Ottawa veut alléger son système d’aide étrangère pour le rendre plus efficace

OTTAWA — Affaires mondiales Canada réformera son système de financement des initiatives d’aide étrangère afin d’approuver des demandes de financement plus rapidement et d’éliminer les multiples couches de formalités administratives, un irritant soulevé par plusieurs organismes.

Des organismes de bienfaisance affirment que le système d’aide internationale du Canada est notoirement lourd. Le système fournit plus de 6,5 milliards de dollars par an en aide au développement dans tous les domaines, de l’éducation et l’adaptation au changement climatique jusqu’à l’égalité des sexes, en plus du financement humanitaire pour les crises émergentes.

«(Les gestionnaires d’Affaires mondiales Canada) savent qu’ils ont été réticents à prendre des risques. Ils savent que les systèmes sont obsolètes. Ils savent que le fardeau administratif… est trop élevé», a déclaré Shannon Kindornay, cheffe des opérations de Coopération Canada, qui représente plus de 95 organisations non gouvernementales à but non lucratif. 

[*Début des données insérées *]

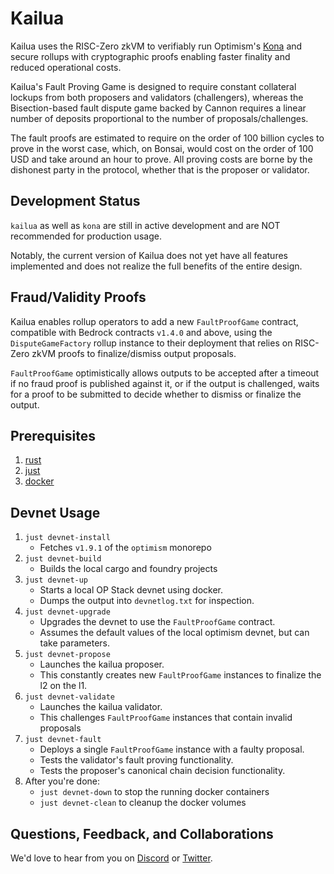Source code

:# Kailua

Kailua uses the RISC-Zero zkVM to verifiably run Optimism's [Kona][kona] and secure rollups with cryptographic proofs enabling faster finality and reduced operational costs.

Kailua's Fault Proving Game is designed to require constant collateral lockups from both proposers and validators (challengers), whereas the Bisection-based fault dispute game backed by Cannon requires a linear number of deposits proportional to the number of proposals/challenges.

The fault proofs are estimated to require on the order of 100 billion cycles to prove in the worst case, which, on Bonsai, would cost on the order of 100 USD and take around an hour to prove.
All proving costs are borne by the dishonest party in the protocol, whether that is the proposer or validator.

## Development Status

`kailua` as well as `kona` are still in active development and are NOT recommended for production usage.

Notably, the current version of Kailua does not yet have all features implemented and does not realize the full benefits of the entire design.

## Fraud/Validity Proofs

Kailua enables rollup operators to add a new `FaultProofGame` contract, compatible with Bedrock contracts `v1.4.0` and above, using the `DisputeGameFactory` rollup instance to their deployment that relies on RISC-Zero zkVM proofs to finalize/dismiss output proposals.

`FaultProofGame` optimistically allows outputs to be accepted after a timeout if no fraud proof is published against it, or if the output is challenged, waits for a proof to be submitted to decide whether to dismiss or finalize the output.

## Prerequisites
1. [rust](https://www.rust-lang.org/tools/install)
2. [just](https://just.systems/man/en/)
3. [docker](https://www.docker.com/)

## Devnet Usage

1. `just devnet-install`
   * Fetches `v1.9.1` of the `optimism` monorepo
2. `just devnet-build`
   * Builds the local cargo and foundry projects
3. `just devnet-up`
   * Starts a local OP Stack devnet using docker.
   * Dumps the output into `devnetlog.txt` for inspection.
4. `just devnet-upgrade`
   * Upgrades the devnet to use the `FaultProofGame` contract.
   * Assumes the default values of the local optimism devnet, but can take parameters.
5. `just devnet-propose`
   * Launches the kailua proposer.
   * This constantly creates new `FaultProofGame` instances to finalize the l2 on the l1.
6. `just devnet-validate`
   * Launches the kailua validator.
   * This challenges `FaultProofGame` instances that contain invalid proposals
7. `just devnet-fault`
   * Deploys a single `FaultProofGame` instance with a faulty proposal.
   * Tests the validator's fault proving functionality.
   * Tests the proposer's canonical chain decision functionality.
8. After you're done:
   * `just devnet-down` to stop the running docker containers
   * `just devnet-clean` to cleanup the docker volumes

## Questions, Feedback, and Collaborations

We'd love to hear from you on [Discord][discord] or [Twitter][twitter].

[bonsai access]: https://bonsai.xyz/apply
[cargo-risczero]: https://docs.rs/cargo-risczero
[crates]: https://github.com/risc0/risc0/blob/main/README.md#rust-binaries
[dev-docs]: https://dev.risczero.com
[dev-mode]: https://dev.risczero.com/api/generating-proofs/dev-mode
[discord]: https://discord.gg/risczero
[docs.rs]: https://docs.rs/releases/search?query=risc0
[examples]: https://github.com/risc0/risc0/tree/main/examples
[risc0-build]: https://docs.rs/risc0-build
[risc0-repo]: https://www.github.com/risc0/risc0
[risc0-zkvm]: https://docs.rs/risc0-zkvm
[rustup]: https://rustup.rs
[rust-toolchain]: rust-toolchain.toml
[twitter]: https://twitter.com/risczero
[zkvm-overview]: https://dev.risczero.com/zkvm
[zkhack-iii]: https://www.youtube.com/watch?v=Yg_BGqj_6lg&list=PLcPzhUaCxlCgig7ofeARMPwQ8vbuD6hC5&index=5
[kona]: https://github.com/ethereum-optimism/kona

La refonte, appelée « Initiative de transformation des subventions et des contributions », comprend la mise à jour de la façon dont le personnel d’Affaires mondiales Canada évalue les demandes de financement des groupes d’aide canadiens et étrangers, ainsi que les exigences en matière de rapports qu’Ottawa inclut pour faire le suivi des résultats.

« L'(initiative de transformation des subventions et des contributions) est un aspect important de l’initiative sur l’avenir de la diplomatie (du ministère), dont les objectifs sont de développer une nouvelle expertise en matière de politiques tout en investissant dans de nouveaux outils et systèmes, et en garantissant les investissements les plus innovants et les plus efficaces possible pour les années à venir », a déclaré Geneviève Tremblay, porte-parole d’Affaires mondiales Canada.

Cauchemar bureaucratique

Les groupes travaillant dans le secteur affirment que le système actuel est souvent un cauchemar bureaucratique, Ottawa donnant de vagues instructions pour accéder au financement, puis mettant à jour les formulaires de déclaration et les exigences à plusieurs reprises au cours d’un projet.

Mme Kindornay affirme que la paperasse découle en partie d’une culture qui a commencé sous l’ancien gouvernement conservateur, où les bureaucrates préféraient éviter toute situation qui pourrait mener à des reportages peu flatteurs suggérant que l’aide étrangère est utilisée à mauvais escient.

Le directeur canadien de Save the Children affirme que même les grandes organisations caritatives de longue date ont du mal à faire face à la paperasse d’Ottawa. «C’est un système complexe et il existe des processus et des attentes différents selon les bureaux», a déploré Danny Glenwright.

«Si une organisation comme la nôtre a des difficultés et des défis pour s’y retrouver, je pense que les partenaires locaux, les petites équipes dans les pays avec lesquels nous voulons travailler — ce qui est essentiel pour être aussi efficace que possible avec l’aide étrangère — ont certainement du mal (à s’y retrouver)», a-t-il poursuivi.

Plus de discrétion demandée

M. Glenwright a participé en juin dernier à un événement qu’Affaires mondiales Canada a qualifié de « hackathon de l’appétit pour le risque », une expression non conventionnelle pour un ministère fortement imprégné de protocole et de paperasse. Il a décrit l’événement comme une discussion de grande envergure sur la meilleure façon dont le Canada peut utiliser au mieux ses dollars de développement pour cimenter un véritable changement impulsé par les gens sur le terrain.

Il faisait partie des groupes qui ont exhorté le gouvernement fédéral à donner plus de discrétion aux organismes de bienfaisance sur la façon dont ils utilisent les fonds, puisqu’ils sont limités dans la manière dont ceux-ci sont partagés avec des partenaires étrangers qui n’ont pas de statut officiel d’organisme de bienfaisance au Canada.

Mme Kindornay a souligné qu’Affaires mondiales Canada finance des organisations étrangères qui couvrent toute la gamme des organisations caritatives et organisations mondiales qui opèrent depuis des décennies dans un seul pays, jusqu’aux petits groupes populaires opérant sous des dictatures.

Le financement humanitaire dans des régimes autoritaires peut impliquer «des porte-documents d’argent envoyés par-delà la frontière à une organisation de défense des droits des femmes», a-t-elle déclaré, ce qui rend difficile la remise à Ottawa de reçus montrant comment l’argent a été dépensé.

«En particulier dans certains pays où la sûreté et la sécurité constituent un risque, demander à quelqu’un de conserver un reçu de taxi prouvant qu’il est allé quelque part peut constituer un danger réel pour cette personne», a expliqué Mme Kindornay.

Le ministre du Développement international, Ahmed Hussen, n’a pas donné suite à une demande d’entrevue.